FD: What was it like working with OMA?
LT: You can't mention everything you learn working there, meeting people from all over the world, working all over the world, traveling. It is an incredible experience, culturally, and professionally. We started with a close-knit team in the office. There were four of us, a Mexican, a Japanese, a German, and me. We started doing a lot of work together. At one point, the firm was invited to do a competition for Dubai. We could only do a tower 300 meters high. So we did a project called Renaissance - which was for Rem a key project, in the sense of understanding that we had to go back to extreme simplicity.
FD: What is it like to build in a distant place like Manaus?
LT: It is a very isolated city, totally isolated from the rest of Brazil or the rest of the world. So there is a logistical challenge. Although there is an important economy and a lot of money, the majority of the population is very poor. It is a generic city and this makes the budgets of the works, of the projects we are working on, very low. It is very challenging to have to work with few options for construction materials. We are always working with the minimum, so there is nothing that is not necessary. We think that the most important thing is a perfect implementation, although it never is, and to work a lot on climate and passive sustainability. I don't think this requires any kind of big budget. The value of the project seems to us much more important than others.
FD: Your award-winning project, Cassina Innovation House, says a lot about the issues you mention about climate and nature, but also at the same time with the theme of heritage. Can you elaborate on this theme?
LT: Manaus was a city that had its first strong economic cycle at the beginning of the last century, during the rubber boom. There was great wealth: it was said that people were so rich because of the rubber that they sent their clothes to Europe to be cleaned and brought them back clean from Europe. It was a city where many palaces were built and eclectic Portuguese colonial architecture, but that cycle quickly stopped and left a city with a lot of totally abandoned buildings. The interesting thing is that the new constructions in the center were rarely demolished or destroyed. So it's a center that has an architectural eclecticism of very different works. It's interesting because it's not like a museum city or some other more well-preserved city. Nor is it like São Paulo, which doesn't have much colonial architecture. There was a big conservation effort by the public authorities in the last 20 years, but it was always about heritage qualification linked to the notion of reconstruction faithful to what it was more than 100 years ago. I think the Cassina building was a very difficult project to be accepted as a project. We had a lot of problems. It took seven years to start the work. Today with the use of the building, which is a very intense use, there was an enormous acceptance of the population in relation to this type of intervention, which is more radical in local terms. The fact that we have won many prizes with this project also makes the people who work in the Cassina extremely proud. The people of the neighborhood where it is located are also very proud and started a movement of qualification for the environment. There was a greater acceptance than expected. So that is a success.

■ Extracted data ■
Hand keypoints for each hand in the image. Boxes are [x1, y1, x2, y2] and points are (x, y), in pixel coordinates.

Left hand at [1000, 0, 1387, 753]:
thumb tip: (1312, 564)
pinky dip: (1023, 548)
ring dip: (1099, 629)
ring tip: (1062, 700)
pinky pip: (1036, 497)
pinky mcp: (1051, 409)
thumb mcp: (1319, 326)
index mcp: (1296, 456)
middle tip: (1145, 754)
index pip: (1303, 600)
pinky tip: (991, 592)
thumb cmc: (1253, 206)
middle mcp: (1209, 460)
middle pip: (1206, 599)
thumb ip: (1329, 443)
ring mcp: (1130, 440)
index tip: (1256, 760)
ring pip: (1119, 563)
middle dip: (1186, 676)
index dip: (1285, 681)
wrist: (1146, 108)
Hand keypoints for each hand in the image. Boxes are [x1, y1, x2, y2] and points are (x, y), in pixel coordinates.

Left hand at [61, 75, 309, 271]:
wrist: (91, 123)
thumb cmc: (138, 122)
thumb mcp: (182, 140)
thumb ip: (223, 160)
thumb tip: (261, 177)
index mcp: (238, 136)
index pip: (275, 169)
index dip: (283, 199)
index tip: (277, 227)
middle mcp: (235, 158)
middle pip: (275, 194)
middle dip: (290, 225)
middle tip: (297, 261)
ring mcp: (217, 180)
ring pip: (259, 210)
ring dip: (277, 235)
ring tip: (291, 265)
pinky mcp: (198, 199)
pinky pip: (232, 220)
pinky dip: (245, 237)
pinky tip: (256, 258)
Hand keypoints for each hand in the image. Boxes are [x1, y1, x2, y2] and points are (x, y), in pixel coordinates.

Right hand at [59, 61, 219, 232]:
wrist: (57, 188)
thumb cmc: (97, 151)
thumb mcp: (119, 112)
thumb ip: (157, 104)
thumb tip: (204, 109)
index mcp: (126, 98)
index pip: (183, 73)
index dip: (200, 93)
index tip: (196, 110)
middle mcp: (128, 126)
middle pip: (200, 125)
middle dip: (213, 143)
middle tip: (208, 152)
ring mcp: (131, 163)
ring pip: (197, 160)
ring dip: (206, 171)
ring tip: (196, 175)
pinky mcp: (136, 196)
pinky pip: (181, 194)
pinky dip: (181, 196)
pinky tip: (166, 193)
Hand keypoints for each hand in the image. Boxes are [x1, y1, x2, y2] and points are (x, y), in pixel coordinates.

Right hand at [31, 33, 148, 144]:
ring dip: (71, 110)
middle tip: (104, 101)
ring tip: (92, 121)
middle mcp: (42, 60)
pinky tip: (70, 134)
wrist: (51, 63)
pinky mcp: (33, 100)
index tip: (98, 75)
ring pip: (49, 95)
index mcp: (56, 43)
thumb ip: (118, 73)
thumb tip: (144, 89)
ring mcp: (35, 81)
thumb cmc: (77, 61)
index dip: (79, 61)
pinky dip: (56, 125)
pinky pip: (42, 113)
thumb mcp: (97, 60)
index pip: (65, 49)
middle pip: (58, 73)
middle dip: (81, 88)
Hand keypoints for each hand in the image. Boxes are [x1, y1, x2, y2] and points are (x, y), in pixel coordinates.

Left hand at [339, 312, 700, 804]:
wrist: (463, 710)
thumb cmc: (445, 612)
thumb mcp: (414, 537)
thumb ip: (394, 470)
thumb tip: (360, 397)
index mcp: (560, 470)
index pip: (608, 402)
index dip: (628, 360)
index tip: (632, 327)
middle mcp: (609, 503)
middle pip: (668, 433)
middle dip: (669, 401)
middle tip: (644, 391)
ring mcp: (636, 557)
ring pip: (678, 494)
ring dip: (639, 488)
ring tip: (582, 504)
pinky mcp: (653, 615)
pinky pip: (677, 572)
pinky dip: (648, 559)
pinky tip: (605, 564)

--

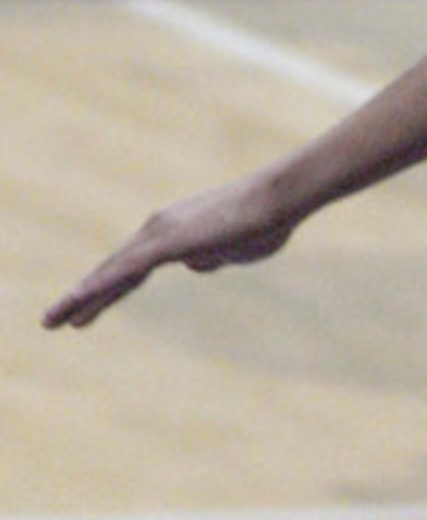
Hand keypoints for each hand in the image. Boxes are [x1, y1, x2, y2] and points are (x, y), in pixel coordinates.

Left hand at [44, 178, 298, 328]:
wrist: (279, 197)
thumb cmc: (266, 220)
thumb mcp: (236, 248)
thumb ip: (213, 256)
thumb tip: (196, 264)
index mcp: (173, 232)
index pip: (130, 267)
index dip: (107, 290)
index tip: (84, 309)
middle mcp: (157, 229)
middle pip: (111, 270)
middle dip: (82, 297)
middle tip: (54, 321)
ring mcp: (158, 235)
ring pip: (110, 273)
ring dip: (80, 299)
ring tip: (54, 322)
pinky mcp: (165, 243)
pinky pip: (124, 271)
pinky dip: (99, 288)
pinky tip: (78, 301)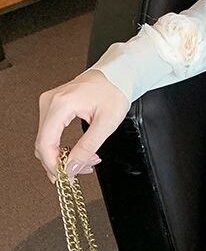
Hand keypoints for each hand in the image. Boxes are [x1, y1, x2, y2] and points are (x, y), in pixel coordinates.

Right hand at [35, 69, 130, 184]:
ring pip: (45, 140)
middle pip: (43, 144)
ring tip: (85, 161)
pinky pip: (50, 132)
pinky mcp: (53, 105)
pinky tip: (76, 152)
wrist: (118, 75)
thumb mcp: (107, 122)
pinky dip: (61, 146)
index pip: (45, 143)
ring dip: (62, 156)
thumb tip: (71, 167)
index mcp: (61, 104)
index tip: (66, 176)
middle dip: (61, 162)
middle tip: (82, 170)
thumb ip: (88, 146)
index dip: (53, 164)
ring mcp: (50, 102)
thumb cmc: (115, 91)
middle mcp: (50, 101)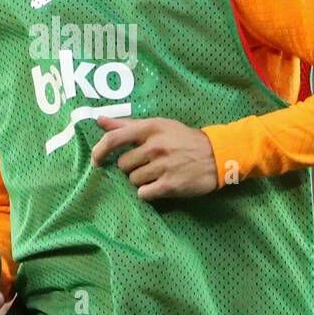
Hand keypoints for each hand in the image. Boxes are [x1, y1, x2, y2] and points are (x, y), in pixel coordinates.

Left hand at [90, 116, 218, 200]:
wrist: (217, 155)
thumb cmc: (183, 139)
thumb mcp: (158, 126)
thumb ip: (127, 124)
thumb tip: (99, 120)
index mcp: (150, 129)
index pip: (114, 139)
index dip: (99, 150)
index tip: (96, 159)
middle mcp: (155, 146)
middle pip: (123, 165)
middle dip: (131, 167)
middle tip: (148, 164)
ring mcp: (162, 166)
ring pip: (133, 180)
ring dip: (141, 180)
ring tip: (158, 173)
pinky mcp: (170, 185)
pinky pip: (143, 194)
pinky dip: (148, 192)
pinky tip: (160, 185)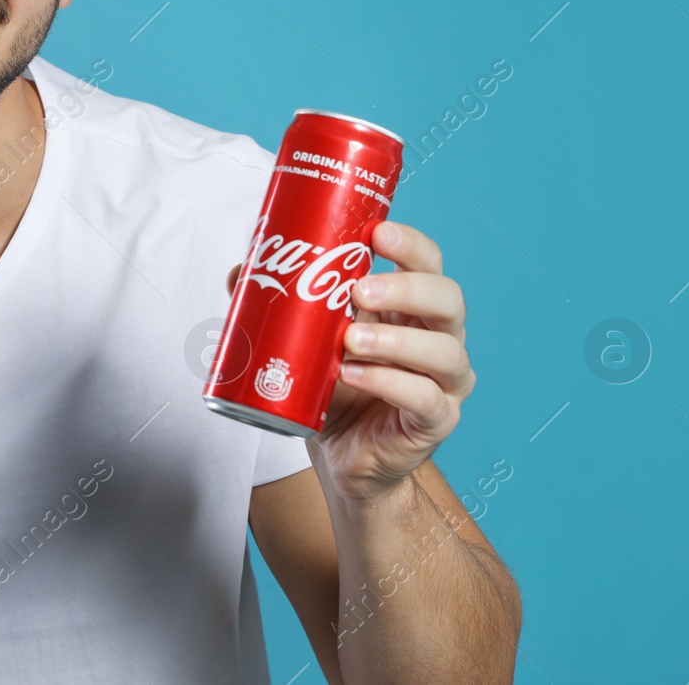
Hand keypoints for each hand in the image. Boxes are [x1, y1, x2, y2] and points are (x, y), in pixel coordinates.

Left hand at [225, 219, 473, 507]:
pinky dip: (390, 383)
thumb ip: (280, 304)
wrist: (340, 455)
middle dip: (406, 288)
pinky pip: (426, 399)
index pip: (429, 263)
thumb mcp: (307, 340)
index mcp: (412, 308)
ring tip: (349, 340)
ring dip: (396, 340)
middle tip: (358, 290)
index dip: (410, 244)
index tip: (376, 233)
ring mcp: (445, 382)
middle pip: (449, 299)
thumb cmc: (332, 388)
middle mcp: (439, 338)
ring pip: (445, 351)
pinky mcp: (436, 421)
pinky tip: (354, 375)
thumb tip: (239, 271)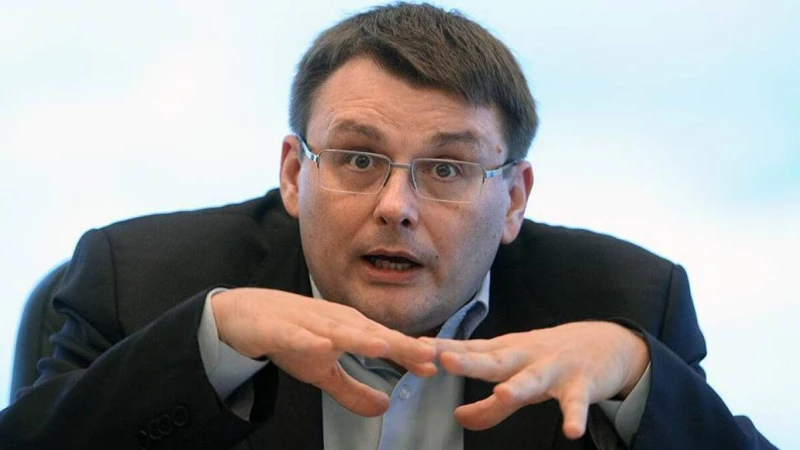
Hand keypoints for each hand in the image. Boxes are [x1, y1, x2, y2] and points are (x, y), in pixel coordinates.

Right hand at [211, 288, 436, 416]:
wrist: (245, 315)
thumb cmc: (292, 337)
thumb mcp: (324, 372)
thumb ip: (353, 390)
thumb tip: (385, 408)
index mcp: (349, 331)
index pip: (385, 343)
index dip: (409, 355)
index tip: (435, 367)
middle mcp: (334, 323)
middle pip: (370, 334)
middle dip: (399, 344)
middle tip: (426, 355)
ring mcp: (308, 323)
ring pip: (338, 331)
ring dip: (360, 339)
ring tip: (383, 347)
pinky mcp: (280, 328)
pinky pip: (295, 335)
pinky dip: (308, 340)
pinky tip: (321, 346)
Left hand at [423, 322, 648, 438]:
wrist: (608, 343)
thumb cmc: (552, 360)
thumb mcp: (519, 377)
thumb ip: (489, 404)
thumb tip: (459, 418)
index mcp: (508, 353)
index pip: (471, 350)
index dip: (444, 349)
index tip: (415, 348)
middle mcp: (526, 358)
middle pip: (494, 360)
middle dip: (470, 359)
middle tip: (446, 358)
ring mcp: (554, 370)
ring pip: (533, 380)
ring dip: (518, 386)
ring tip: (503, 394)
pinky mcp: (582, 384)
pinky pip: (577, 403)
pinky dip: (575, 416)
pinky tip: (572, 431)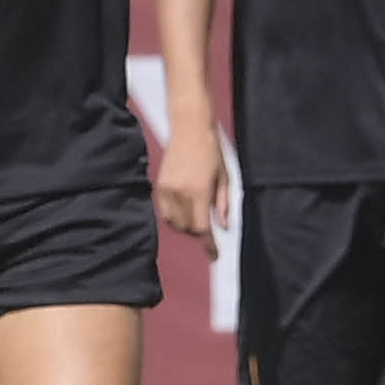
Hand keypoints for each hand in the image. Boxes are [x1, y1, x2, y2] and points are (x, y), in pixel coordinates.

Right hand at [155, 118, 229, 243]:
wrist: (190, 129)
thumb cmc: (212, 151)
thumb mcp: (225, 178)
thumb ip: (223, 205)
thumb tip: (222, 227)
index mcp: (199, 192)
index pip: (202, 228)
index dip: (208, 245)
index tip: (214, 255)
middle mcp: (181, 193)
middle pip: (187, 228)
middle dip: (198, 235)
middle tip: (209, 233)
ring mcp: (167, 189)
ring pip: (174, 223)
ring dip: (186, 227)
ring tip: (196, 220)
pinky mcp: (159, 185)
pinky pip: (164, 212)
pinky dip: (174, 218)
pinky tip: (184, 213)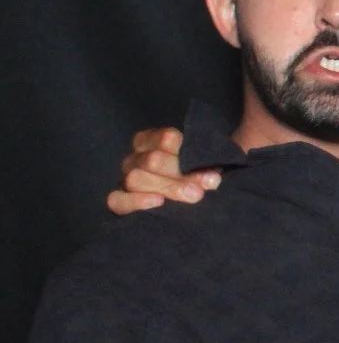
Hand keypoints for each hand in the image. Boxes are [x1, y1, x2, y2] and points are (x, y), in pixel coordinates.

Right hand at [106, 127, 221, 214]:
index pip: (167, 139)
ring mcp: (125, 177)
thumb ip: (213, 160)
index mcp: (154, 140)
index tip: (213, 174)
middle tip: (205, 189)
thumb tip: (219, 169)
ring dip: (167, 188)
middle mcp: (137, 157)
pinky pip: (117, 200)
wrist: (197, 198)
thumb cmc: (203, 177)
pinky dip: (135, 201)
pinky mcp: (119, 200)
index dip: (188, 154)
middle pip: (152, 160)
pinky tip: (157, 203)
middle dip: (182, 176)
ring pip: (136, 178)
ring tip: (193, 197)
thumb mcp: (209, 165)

==

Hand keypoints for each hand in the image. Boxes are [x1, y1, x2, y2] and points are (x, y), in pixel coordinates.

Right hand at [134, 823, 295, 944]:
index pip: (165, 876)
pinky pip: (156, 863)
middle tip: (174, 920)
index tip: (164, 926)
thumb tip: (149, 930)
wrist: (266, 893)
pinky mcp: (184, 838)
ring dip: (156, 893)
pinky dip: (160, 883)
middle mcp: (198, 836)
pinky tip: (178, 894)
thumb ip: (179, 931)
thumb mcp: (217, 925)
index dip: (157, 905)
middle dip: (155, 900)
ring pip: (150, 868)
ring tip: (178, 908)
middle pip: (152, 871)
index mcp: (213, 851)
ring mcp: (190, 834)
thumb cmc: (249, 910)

■ Exercise instructions ■
a - According to the interview, how many years passed before work on the Cassina building began?
b - Repeat the stretch of the interview from "FD: What is" through "important than others." word for word.
c - Pick up the architecture interview after its final sentence and write what comes next.

■ Expected results ■
a - Seven years.

b -
FD: What is it like to build in a distant place like Manaus?
LT: It is a very isolated city, totally isolated from the rest of Brazil or the rest of the world. So there is a logistical challenge. Although there is an important economy and a lot of money, the majority of the population is very poor. It is a generic city and this makes the budgets of the works, of the projects we are working on, very low. It is very challenging to have to work with few options for construction materials. We are always working with the minimum, so there is nothing that is not necessary. We think that the most important thing is a perfect implementation, although it never is, and to work a lot on climate and passive sustainability. I don't think this requires any kind of big budget. The value of the project seems to us much more important than others.

c -
FD: I imagine you now have more new projects in Manaus. What are your next works?
LT: Yes, but I imagined that we could have had more contacts to do more Cassina projects in the center of Manaus. There was a lot of interest, but nothing that turned into a contract or another project of this kind. However, the firm got quite a lot of notoriety in the city and beyond because of this project. Today we have projects all over Brazil and outside Brazil. Projects in Africa and the Caribbean. We changed the scale a bit: we used to do a lot of houses, a lot of residences. Today we have more commercial, corporate, and larger-scale projects. We are, among others, with two large projects. They are a housing complex of 415 or 420 social rooms, which is a very interesting challenge. And another was a closed competition that we won to build a 20,000 square meter commercial tower in Manaus. I am very excited about these projects, which will soon be made public.